[EXERCISE REQUIREMENTS]
1. In the passage about planting vegetables on a Rohana, how far above the ground does the device carry the worker?
2. Duplicate part of the Rohana passage word for word, starting with "Anyways, on the" and going on through "bump. Most satisfying.".

[EXCERPTED PASSAGE]
▬▬▬

As a young man I worked at planting vegetables, in a market garden situation, on a Rohana which is a wheeled device that carries you over the ground about 4 inches above a thin trench ripped into the wet soil. Every forearm length (a standard measure in the industry, I think) you plonked a seedling into a clasping device (‘bangla word’, it means ‘to plant’) which is a ground-driven mechanism which took the tiny plant and placed it precisely where you thought it should go. A tamping mechanism came behind you, also ground driven, and went over the top of the plant, then pushed itself down to tamp the soil. Job done. Highly mechanised and purloined from the tobacco growers up river from us. They don’t grow tobacco so much, probably not the ready rubbed kind at any rate. This was then though. This was mechanically scientific, in a Victorian era sort of way.
Anyways, on the Rohana, with the ground cams working as they did, the bed where you were laying, facing backwards, rocked, shuffled left/right quickly, and in a forearm’s length, it went bump. Most satisfying.

▬▬▬

[DATA EXCERPT]

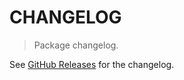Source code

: # CHANGELOG

> Package changelog.

See [GitHub Releases](https://github.com/stdlib-js/array-base-map4d/releases) for the changelog.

▬▬▬

[ANSWERS GIVEN]
1. About 4 inches.

2.
Anyways, on the Rohana, with the ground cams working as they did, the bed where you were laying, facing backwards, rocked, shuffled left/right quickly, and in a forearm’s length, it went bump. Most satisfying.